PURCHASE, SALE OR REDEMPTION OF THE COMPANY’S LISTED SECURITIES

During the period, neither the Company nor any of its subsidiaries purchased, sold or redeemed any of the Company’s listed securities.

AUDIT COMMITTEE

The audit committee has reviewed with management the accounting principles and practices adopted by the Group, and discussed financial reporting matters, including a review of the unaudited interim financial statements for the six months ended 30 September 2005.

CORPORATE GOVERNANCE

The Company has complied with Code on Corporate Governance Practices (the “Code”) as set out in Appendix 14 of the Listing Rules throughout the six months ended 30 September 2005, with deviations from code provision A.4.1 and A.4.2 of the Code in respect of the service term and rotation of directors.

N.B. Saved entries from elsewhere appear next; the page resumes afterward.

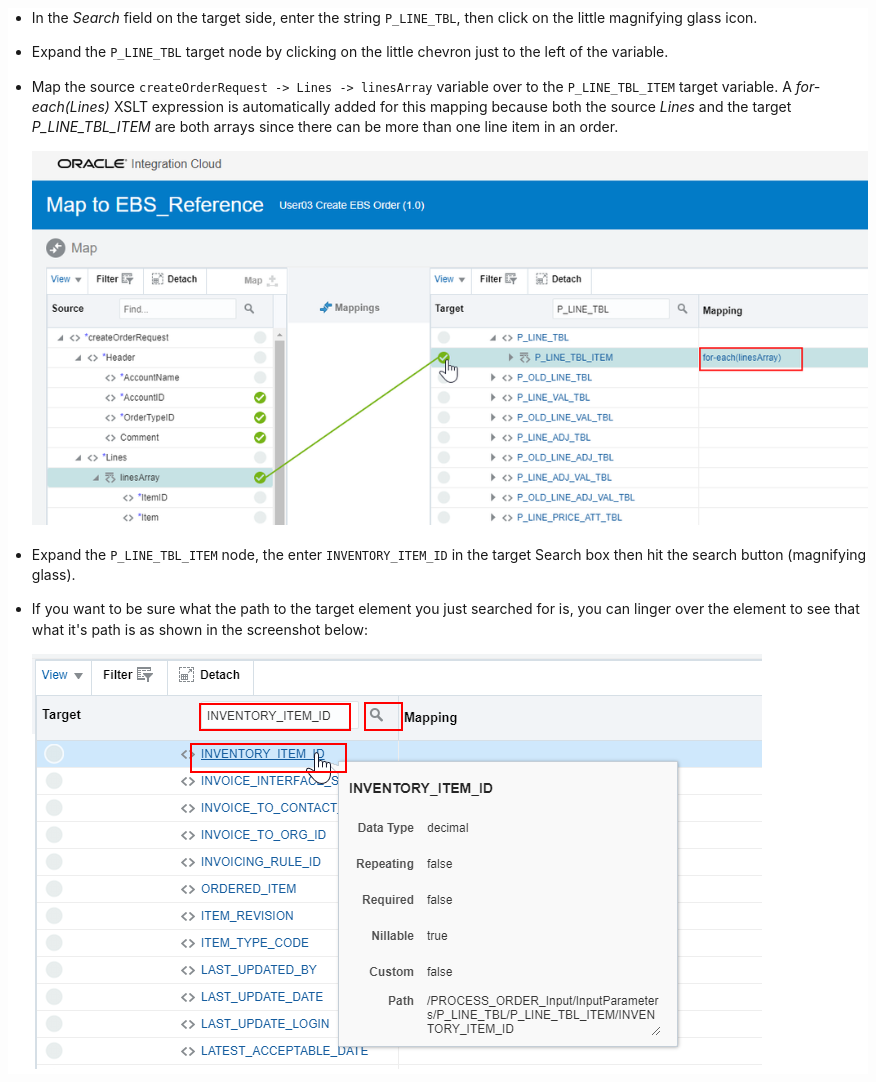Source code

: - In the *Search* field on the target side, enter the string `P_LINE_TBL`, then click on the little magnifying glass icon.

- Expand the `P_LINE_TBL` target node by clicking on the little chevron just to the left of the variable.

- Map the source `createOrderRequest -> Lines -> linesArray` variable over to the `P_LINE_TBL_ITEM` target variable.  A *for-each(Lines)* XSLT expression is automatically added for this mapping because both the source *Lines* and the target *P_LINE_TBL_ITEM* are both arrays since there can be more than one line item in an order.

	![](images/400/lab4034.png)

- Expand the `P_LINE_TBL_ITEM` node, the enter `INVENTORY_ITEM_ID` in the target Search box then hit the search button (magnifying glass).

- If you want to be sure what the path to the target element you just searched for is, you can linger over the element to see that what it's path is as shown in the screenshot below:

	![](images/400/lab4035.png)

None of the existing non-executive director of the Company is appointed for a specific term and managing director is not subject to re-election by rotation by the Company’s articles of association (the “Articles”) 76. This constitutes a deviation from code provision A.4.1 and A.4.2 of the Code. However, all Directors of the Company excluding Managing Director are subject to the retirement by rotation at each annual general meeting under Articles 78 and 79 of the Company. In view of good Corporate Governance Practices, Managing Director voluntarily retires from his office at the forthcoming annual general meeting of the Company notwithstanding that he is not required to do so by the Company’s Article 76. As such, the Company considers that sufficient measures have been taken to ensure that the Company’s Corporate Governance Practices are no less exacting than those in the Code.

REMUNERATION COMMITTEE

The Company had established a Remuneration Committee with written terms of reference pursuant to the provisions set out in the Code. The committee comprised two independent non-executive directors, namely Mr. Ng Wing-hang Patrick and Mr. Choy Wai-shek and the Managing Director, Mr. Derek Chiu of the Company. The Remuneration Committee is principally responsible for formulation and making recommendation to the Board on the Group’s policy and structure for all remuneration of Directors and senior management.

MODEL CODE FOR SECURITIES TRANSACTIONS BY DIRECTORS

The Company has adopted the Model Code for Securities Transactions by Directors of Listed Issuers (the “Model Code”) set out in Appendix 10 of the Listing Rules.

All directors of the Company have confirmed, following specific enquiry by the Company, that they complied with the required standard set out in the Model Code throughout the six months ended 30 September 2005.

DISCLOSURE OF INFORMATION ON THE WEBSITE OF THE STOCK EXCHANGE

The financial and other information of the Company required by Appendix 16 of the Listing Rules will be published on the website of the Stock Exchange in due course.

On behalf of the Board Derek Chiu Managing Director & Chief Executive

Hong Kong, 16 December 2005

As at the date of this announcement, the executive Directors are Mr. Deacon Te-ken Chiu, Mr. Derek Chiu, Mr. Desmond Chiu, Ms. Margaret Chiu; the non-executive Directors are Mrs. Chiu Ju Ching-lan, Mr. Dick Tat-sang Chiu, Mr. David Tatcheong Chiu, Mr. Dennis Tat-shing Chiu, Mr. Duncan Chiu; the independent non-executive Directors are Mr. Ip Shinghing, Mr. Ng Wing-hang Patrick, Mr. Choy Wai-shek Raymond; and the alternate Directors are Mr. Chan Chi-hing (alternate Director to Mr. Deacon Te-ken Chiu) and Mr. Tang Sung-ki (alternate Director to Mr. Desmond Chiu).

Please also refer to the published version of this announcement in The Standard.